I think all four of the forementioned areas ought to be studied in tandem. I will not explain what I mean by this, except to say that the religio-politcal question as it relates to the entire human community, cross- and trans-culturally, will occupy center stage over the next few decades if not centuries, likely yielding results that we cannot now even begin to imagine. Sadly, it also seems to me that liberals and conservatives both are incredibly ignorant and regressive on the role and significance of this religious issue with regard to politics--both groups largely still stuck in their myopic mytho-ethical dogmas of days gone by. The liberals may have a slight lead here, but I have met few progressives or conservatives who even know what Natural Law, Analytical Psychology, Archetypalism and spiritual neuroscience mean.
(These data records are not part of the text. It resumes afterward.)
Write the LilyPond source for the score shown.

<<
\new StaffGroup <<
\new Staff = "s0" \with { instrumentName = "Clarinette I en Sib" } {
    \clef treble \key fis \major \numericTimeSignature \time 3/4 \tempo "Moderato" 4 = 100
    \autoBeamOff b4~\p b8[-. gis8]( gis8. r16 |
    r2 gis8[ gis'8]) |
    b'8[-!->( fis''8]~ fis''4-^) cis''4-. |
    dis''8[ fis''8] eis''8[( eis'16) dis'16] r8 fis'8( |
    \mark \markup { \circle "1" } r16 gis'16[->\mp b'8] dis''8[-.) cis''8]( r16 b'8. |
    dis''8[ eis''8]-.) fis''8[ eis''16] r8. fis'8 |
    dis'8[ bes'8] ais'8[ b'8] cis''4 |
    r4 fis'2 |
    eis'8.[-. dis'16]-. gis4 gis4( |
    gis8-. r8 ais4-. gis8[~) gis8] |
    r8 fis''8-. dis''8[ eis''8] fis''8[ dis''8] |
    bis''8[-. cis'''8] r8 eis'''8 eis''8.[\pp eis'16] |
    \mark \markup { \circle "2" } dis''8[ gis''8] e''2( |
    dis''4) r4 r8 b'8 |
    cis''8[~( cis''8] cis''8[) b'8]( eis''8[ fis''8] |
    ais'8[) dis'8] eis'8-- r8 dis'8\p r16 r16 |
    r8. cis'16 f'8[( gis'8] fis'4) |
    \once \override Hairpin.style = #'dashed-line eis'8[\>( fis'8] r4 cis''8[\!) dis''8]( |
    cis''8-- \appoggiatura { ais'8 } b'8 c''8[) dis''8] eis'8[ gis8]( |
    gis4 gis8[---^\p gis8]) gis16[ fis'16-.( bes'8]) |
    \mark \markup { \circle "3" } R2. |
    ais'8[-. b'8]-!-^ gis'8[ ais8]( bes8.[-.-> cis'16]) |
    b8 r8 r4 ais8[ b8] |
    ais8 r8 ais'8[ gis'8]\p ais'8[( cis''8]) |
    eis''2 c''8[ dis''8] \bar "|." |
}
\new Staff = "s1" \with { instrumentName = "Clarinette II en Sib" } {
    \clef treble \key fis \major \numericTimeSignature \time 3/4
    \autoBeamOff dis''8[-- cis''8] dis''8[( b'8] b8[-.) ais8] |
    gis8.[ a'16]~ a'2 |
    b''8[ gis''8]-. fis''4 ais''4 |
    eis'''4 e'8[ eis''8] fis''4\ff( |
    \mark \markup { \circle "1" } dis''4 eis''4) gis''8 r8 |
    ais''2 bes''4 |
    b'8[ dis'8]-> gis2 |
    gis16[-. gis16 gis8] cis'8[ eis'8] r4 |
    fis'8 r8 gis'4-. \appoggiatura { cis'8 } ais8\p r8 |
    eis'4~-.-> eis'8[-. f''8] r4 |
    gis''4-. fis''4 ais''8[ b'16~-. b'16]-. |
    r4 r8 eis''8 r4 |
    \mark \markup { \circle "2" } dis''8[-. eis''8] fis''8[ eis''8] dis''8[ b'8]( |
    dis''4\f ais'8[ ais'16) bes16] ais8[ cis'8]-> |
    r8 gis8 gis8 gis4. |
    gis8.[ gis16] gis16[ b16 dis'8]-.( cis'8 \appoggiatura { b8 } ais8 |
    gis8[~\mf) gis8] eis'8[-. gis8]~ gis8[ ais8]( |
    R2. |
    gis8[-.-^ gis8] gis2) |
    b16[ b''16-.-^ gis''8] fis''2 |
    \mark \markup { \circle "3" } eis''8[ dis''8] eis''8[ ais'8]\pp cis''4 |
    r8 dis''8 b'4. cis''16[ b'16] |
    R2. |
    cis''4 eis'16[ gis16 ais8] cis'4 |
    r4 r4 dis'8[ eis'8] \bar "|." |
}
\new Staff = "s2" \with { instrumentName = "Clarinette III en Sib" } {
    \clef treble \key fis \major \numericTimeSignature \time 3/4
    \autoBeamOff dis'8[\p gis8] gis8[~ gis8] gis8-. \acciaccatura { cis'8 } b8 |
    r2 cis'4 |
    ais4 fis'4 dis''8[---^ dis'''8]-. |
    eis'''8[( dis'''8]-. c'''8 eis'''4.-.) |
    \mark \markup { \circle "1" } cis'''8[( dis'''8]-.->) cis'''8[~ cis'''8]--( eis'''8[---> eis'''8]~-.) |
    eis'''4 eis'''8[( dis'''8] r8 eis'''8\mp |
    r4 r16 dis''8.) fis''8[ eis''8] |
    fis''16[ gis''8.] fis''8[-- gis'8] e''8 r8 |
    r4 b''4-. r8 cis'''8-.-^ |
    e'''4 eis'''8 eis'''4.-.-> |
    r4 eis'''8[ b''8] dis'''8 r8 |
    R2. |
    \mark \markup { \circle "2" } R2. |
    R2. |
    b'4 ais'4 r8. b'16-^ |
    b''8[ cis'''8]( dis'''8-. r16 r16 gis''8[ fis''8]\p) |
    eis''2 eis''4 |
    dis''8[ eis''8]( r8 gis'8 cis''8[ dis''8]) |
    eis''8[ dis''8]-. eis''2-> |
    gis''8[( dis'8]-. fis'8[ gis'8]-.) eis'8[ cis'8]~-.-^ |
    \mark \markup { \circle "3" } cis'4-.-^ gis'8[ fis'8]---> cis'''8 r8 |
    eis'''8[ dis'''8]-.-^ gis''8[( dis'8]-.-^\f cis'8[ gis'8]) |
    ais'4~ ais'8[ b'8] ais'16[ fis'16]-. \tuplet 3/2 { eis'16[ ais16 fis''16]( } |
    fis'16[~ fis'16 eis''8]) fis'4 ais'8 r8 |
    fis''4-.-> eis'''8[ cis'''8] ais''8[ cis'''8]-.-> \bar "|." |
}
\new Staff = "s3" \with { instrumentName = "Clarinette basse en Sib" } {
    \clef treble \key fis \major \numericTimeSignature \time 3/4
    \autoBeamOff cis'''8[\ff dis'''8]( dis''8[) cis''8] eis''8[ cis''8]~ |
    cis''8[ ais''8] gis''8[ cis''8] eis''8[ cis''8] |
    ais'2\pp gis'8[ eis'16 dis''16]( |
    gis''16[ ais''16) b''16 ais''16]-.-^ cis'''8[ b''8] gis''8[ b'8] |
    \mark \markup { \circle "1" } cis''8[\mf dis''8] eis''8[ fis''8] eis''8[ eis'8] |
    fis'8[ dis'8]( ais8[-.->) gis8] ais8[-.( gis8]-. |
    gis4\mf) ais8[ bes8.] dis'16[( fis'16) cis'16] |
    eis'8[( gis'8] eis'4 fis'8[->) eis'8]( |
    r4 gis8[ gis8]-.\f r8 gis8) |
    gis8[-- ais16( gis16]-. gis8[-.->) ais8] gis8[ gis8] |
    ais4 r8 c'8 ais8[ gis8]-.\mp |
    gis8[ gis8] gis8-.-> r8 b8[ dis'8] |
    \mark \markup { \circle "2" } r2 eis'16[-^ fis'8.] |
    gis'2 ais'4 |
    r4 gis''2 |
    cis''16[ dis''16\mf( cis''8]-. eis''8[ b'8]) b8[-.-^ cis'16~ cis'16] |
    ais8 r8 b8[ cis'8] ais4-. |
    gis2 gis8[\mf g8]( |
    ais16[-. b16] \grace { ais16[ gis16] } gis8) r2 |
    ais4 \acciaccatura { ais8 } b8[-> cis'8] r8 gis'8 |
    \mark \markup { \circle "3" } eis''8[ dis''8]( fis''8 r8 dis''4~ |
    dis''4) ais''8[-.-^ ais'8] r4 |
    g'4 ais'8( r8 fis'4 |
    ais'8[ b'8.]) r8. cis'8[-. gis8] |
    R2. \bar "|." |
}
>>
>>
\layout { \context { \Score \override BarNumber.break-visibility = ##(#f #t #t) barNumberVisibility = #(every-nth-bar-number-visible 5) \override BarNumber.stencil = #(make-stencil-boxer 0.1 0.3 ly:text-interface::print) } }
In my opinion, I and an increasing number of independents and libertarians represent a kind of hybrid: neo-progressive conservative, or neo-conservative progressive, yet being neither, but an amalgam of both and then some beyond both groups. This position is really beyond stereotyping, but most liberals and conservatives in these days of stark political warfare cannot or will not comprehend such a slippery fish, and will feel that they have no choice but to lump independents in with the group that most resembles their vile "enemy". It seems increasingly that both republicans and democrats require vitriol in their emotional engines in order to fuel their drive to ideological conquest of the "Other". Each must vilify their archnemesis Sarah Palin or Nancy Pelosi, G.W. Bush or B. H. Obama.Both groups live in their tiny ideological ghetto of fundamentalist security.
It has become a cultural cliché--but as with most good cliches, apparently unheeded--that what we need is genuine dialogue between political parties--not some new age broadmindedness without substantive content, nor a polite veneer that keeps us from really knowing what the "other" is saying--but an authentic, honest conversation which explicates deeply held convictions and the reasons for those positions. I want to know what you REALLY believe and why. That is more important to me than you sparing my feelings or injuring my self esteem. I may indeed go away wounded, offended or upset--but past experience has taught me that those experiences that disintegrate my old world in order to construct the new one are most beneficial in the long haul. I am not advocating cheap shots, ad hominem arguments or mean spirited debate--but honest, passionate exchanges salted with respect and interest toward the "other". From such interactions will come understanding and the sacred third position that neither person in the debate is capable of discovering without the "other".